(Recorded data)
▬▬▬▬▬▬
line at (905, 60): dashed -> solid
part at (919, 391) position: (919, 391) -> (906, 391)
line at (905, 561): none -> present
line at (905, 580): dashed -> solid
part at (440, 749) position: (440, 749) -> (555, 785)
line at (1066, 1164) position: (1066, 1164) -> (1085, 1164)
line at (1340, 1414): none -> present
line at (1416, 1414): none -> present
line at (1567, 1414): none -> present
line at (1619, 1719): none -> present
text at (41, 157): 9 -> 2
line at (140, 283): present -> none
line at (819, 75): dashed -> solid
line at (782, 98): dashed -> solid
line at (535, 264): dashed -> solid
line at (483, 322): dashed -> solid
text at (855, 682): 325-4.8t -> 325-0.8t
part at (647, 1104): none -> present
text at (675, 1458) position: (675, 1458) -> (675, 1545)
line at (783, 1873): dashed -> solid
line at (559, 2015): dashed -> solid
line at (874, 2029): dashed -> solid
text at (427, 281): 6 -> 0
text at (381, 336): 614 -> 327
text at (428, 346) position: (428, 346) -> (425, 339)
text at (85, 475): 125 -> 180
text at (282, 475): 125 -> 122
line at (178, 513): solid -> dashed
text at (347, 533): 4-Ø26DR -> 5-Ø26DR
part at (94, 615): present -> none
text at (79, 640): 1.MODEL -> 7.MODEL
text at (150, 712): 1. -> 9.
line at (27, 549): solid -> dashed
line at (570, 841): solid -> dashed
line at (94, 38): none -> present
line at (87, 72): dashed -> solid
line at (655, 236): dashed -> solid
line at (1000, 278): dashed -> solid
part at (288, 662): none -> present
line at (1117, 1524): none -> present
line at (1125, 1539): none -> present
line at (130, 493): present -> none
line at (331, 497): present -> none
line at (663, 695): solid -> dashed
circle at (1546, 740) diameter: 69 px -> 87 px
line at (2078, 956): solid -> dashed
▬▬▬▬▬▬
Stated exercise
Edit the listing so that every "none" reads "absent", leaving all other text unchanged.

Output for this task
line at (905, 60): dashed -> solid
part at (919, 391) position: (919, 391) -> (906, 391)
line at (905, 561): absent -> present
line at (905, 580): dashed -> solid
part at (440, 749) position: (440, 749) -> (555, 785)
line at (1066, 1164) position: (1066, 1164) -> (1085, 1164)
line at (1340, 1414): absent -> present
line at (1416, 1414): absent -> present
line at (1567, 1414): absent -> present
line at (1619, 1719): absent -> present
text at (41, 157): 9 -> 2
line at (140, 283): present -> absent
line at (819, 75): dashed -> solid
line at (782, 98): dashed -> solid
line at (535, 264): dashed -> solid
line at (483, 322): dashed -> solid
text at (855, 682): 325-4.8t -> 325-0.8t
part at (647, 1104): absent -> present
text at (675, 1458) position: (675, 1458) -> (675, 1545)
line at (783, 1873): dashed -> solid
line at (559, 2015): dashed -> solid
line at (874, 2029): dashed -> solid
text at (427, 281): 6 -> 0
text at (381, 336): 614 -> 327
text at (428, 346) position: (428, 346) -> (425, 339)
text at (85, 475): 125 -> 180
text at (282, 475): 125 -> 122
line at (178, 513): solid -> dashed
text at (347, 533): 4-Ø26DR -> 5-Ø26DR
part at (94, 615): present -> absent
text at (79, 640): 1.MODEL -> 7.MODEL
text at (150, 712): 1. -> 9.
line at (27, 549): solid -> dashed
line at (570, 841): solid -> dashed
line at (94, 38): absent -> present
line at (87, 72): dashed -> solid
line at (655, 236): dashed -> solid
line at (1000, 278): dashed -> solid
part at (288, 662): absent -> present
line at (1117, 1524): absent -> present
line at (1125, 1539): absent -> present
line at (130, 493): present -> absent
line at (331, 497): present -> absent
line at (663, 695): solid -> dashed
circle at (1546, 740) diameter: 69 px -> 87 px
line at (2078, 956): solid -> dashed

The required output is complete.